This article was written by Bryce Harrington, and gave me a fresh perspective on interfaces when it was published and discussed on InfoQ. It's currently available only through Google's cache, so I'm republishing it here to preserve it.
The other day I was trying to figure out what was making my desktop computer run so slow. This was pretty unusual on Linux. Way back when I used to use Windows, I'd encounter such things due to running too many programs, so of course I looked at what was running.
But these days I don't really run that many intensive applications. I hardly ever use spreadsheets, presentation tools, word processors, or so on like I used to. Really the only things visible in my task bar were Firefox and Terminal. Killing off Firefox made no difference. And even more oddly, rebooting had no effect - within minutes my load average was up in the 20-30's.
Of course, the culprit was that I had a bunch of automatic cron jobs scheduled to occur at the same time. Reordering the timings got the system back on track.
But this led to an epiphany moment.
This was my *desktop* machine. The last time I'd seen this cron job I/O blocking madness was on servers. What was I doing with so many cron jobs on a *desktop*??
I looked at the individual cron jobs, and found that each and every one of them had something to do with my job. Disabling any one of them would reduce my work productivity. I could no longer do without one of these silly cron jobs than I could have done without Microsoft Excel a decade ago.
And then, as I looked around my desktop at the other things running on it - internet radio, IRC chat, mutt - that I noticed that I hardly ever use traditional "document-centric" applications.
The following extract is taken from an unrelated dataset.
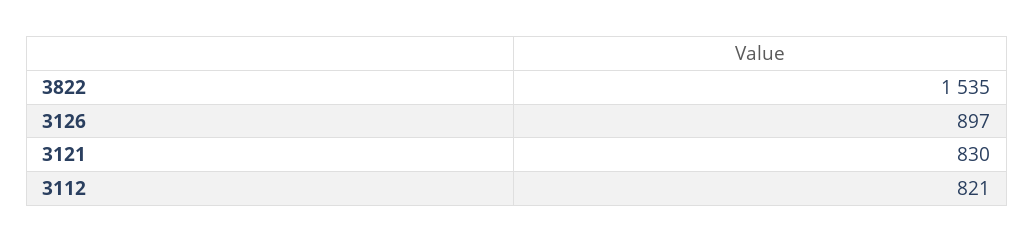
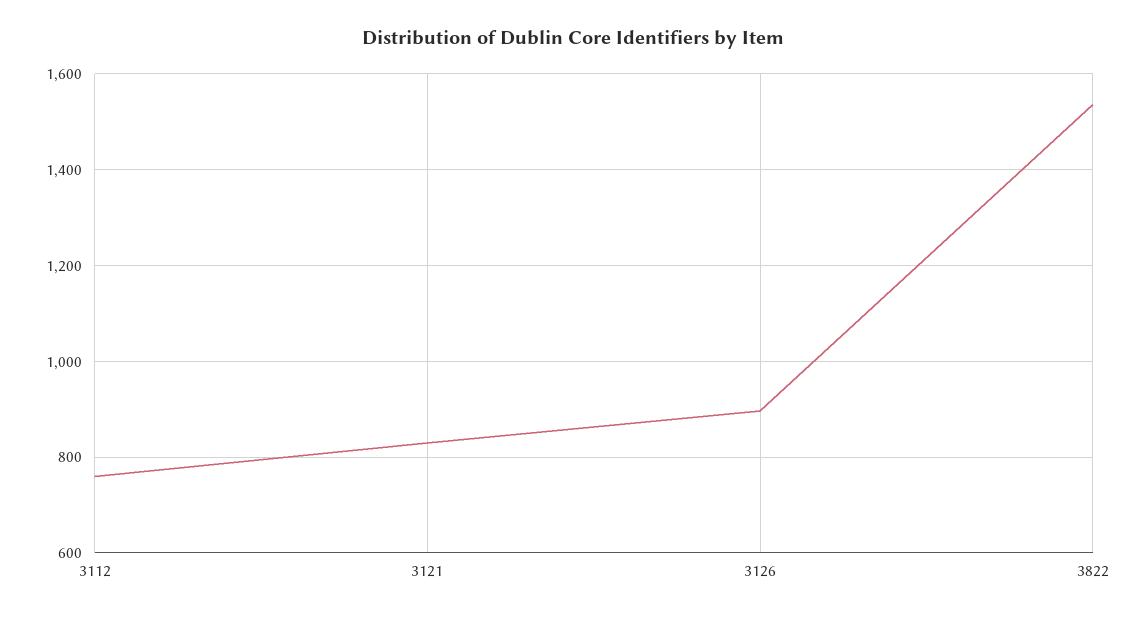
3112: 821 -> 760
Everything running had something to do with dealing with _streams_ of information.
The realization sank in at that point, that our computer UI paradigm really stinks for what we actually use our computers for.
The prevailing UI paradigm today is built around the notion of document authoring. It expects that the main thing you do is create spreadsheets, word documents, presentations, and so on. There is a task bar to remind you of what documents you're editing, there is cross-application cut and paste so you can put pieces of one document into another. You can place documents on your desktop surface itself, so you can organize your work. You can define which applications to use for which types of docs. You can set up a default printer to put your documents to hard copy. You can set up system-wide fonts to use in documents. You can put icons to apps and even documents onto your panel. And on and on.
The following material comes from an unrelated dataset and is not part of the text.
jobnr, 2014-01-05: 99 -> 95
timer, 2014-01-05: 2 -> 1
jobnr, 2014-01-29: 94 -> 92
Occasionally, some of that is actually useful to me. But most of the time, for most of the work I do, it's all irrelevant. To pick one example, I used absolutely none of that in order to write this blog post.
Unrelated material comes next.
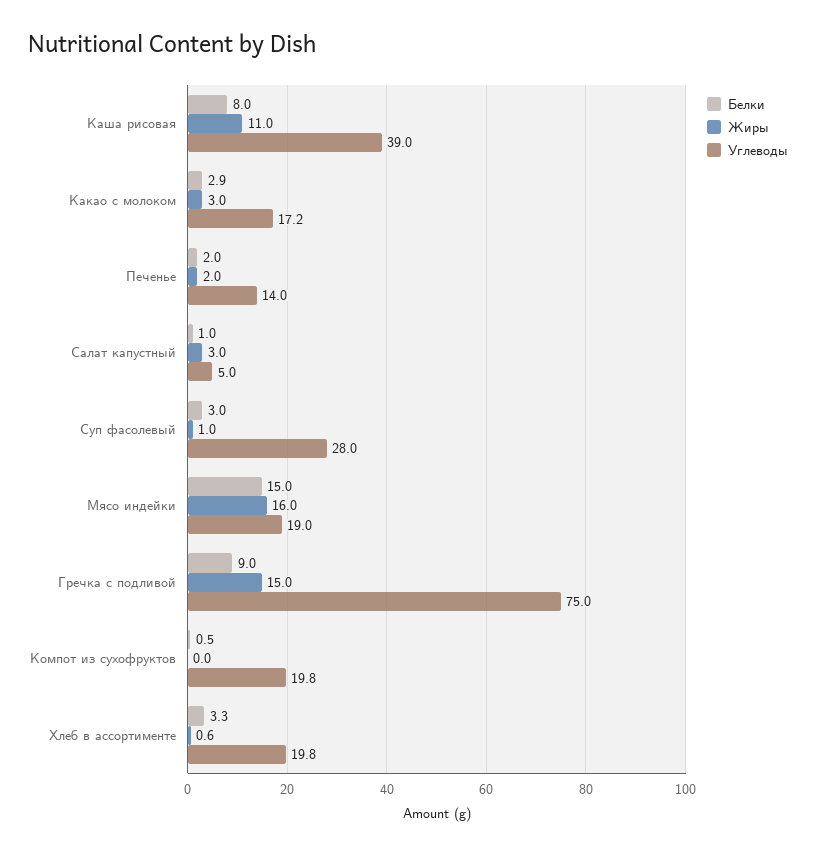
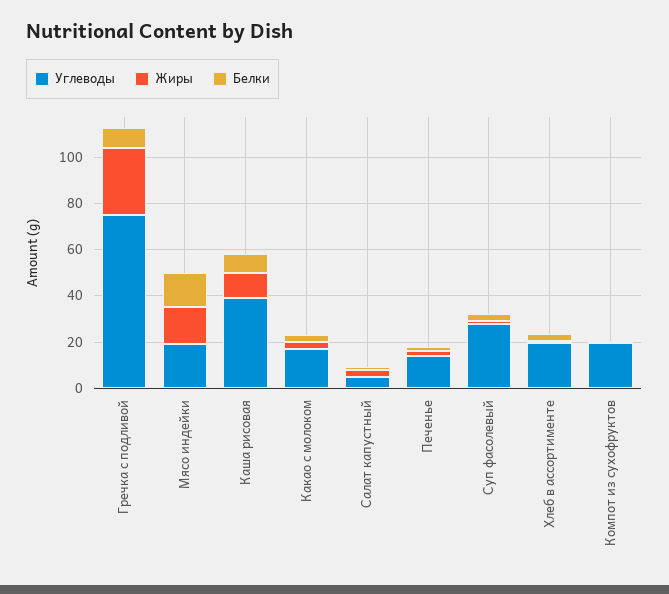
Жиры, Гречка с подливой: 15 -> 30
Really, what I mostly do today is stream management. And I suspect this is true for the vast majority of people. I don't deal with writing documents, but with changes to documents. I put comments onto things. I slap patches onto things. I tweak the states of things. Once in a rare while I may author a completely new thingee, but even there I usually end up working with it as a stream of changes that I build up over time (and usually in collaboration with a few other people who stream changes to me).
Thinking about user interfaces this way, it occurs to me that there are a LOT of different kinds of streams. Streams of emails. Streams of spam to take *out* of my email stream. Streaming radio broadcasts. Streams of bug reports. Streams of software updates to apply. Streams of chatter on IRC. Streams of youtube video URL's from friends and family to check out. Streams of updates to my weather applet. Even my todo list is more like a stream of things coming in and going out, than like a static document I can print and save and be done with.
Each one of those silly cron jobs bogging down my computer were critically important for me, because THEY were the tools I used for helping me stay atop all these streams. They summarized my bug streams in various ways. They filtered my email streams into more organized sub-streams. They flagged tasks (and took care of certain tasks for me). They took care of updating the tools I used day to day.
It's weird that for all the document tools at my fingertips, it's a stodgy old *server* tool that is helps my productivity the most. I wonder how non-technical people not knowledgeable about crontab and scripting deal with such things?
This all got me to a key question... Since the purpose of our desktop UI is to make our work easier and more efficient, then if today's knowledge workers are, like me, more stream-oriented than document-oriented, then doesn't it stand to reason that we ought to re-think our UI design to optimize it for making stream management easier and more efficient? How would such optimization be done? How would such a UI look and feel? What kinds of toolkits would be needed?